The lines below, from the one containing "В лесах Псковской об" through the one containing "Ordem: Decrescente", should be set down exactly, with no pictures and nothing else.

──────── INPUT MATERIAL

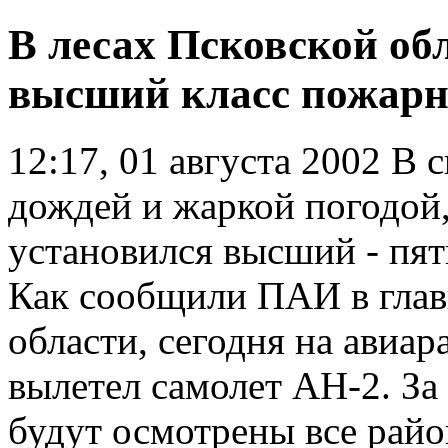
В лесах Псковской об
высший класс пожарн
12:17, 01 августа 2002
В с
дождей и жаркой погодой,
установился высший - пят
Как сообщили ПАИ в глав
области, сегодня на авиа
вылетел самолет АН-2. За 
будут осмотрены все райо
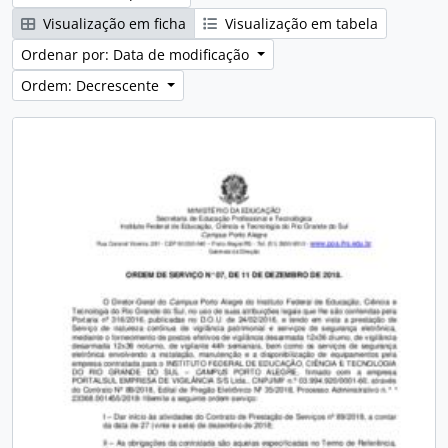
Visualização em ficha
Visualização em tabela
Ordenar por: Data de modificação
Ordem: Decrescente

────────────────
──────── INPUT MATERIAL

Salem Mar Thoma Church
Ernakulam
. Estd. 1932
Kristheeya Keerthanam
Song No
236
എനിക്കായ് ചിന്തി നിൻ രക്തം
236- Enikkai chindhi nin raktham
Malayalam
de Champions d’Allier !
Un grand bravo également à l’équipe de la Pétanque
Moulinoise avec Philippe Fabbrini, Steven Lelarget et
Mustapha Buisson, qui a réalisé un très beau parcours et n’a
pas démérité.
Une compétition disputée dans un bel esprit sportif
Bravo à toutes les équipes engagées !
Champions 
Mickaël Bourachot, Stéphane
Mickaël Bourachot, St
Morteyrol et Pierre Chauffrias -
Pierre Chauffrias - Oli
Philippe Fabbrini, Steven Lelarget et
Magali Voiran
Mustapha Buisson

────────────────
──────── INPUT MATERIAL

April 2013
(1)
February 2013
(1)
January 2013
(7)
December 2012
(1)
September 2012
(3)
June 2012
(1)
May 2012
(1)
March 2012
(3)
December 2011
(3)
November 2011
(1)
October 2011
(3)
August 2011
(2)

────────────────

SOLUTION BELOW:
В лесах Псковской об
высший класс пожарн
12:17, 01 августа 2002
В с
дождей и жаркой погодой,
установился высший - пят
Как сообщили ПАИ в глав
области, сегодня на авиа
вылетел самолет АН-2. За 
будут осмотрены все райо
Visualização em ficha
Visualização em tabela
Ordenar por: Data de modificação
Ordem: Decrescente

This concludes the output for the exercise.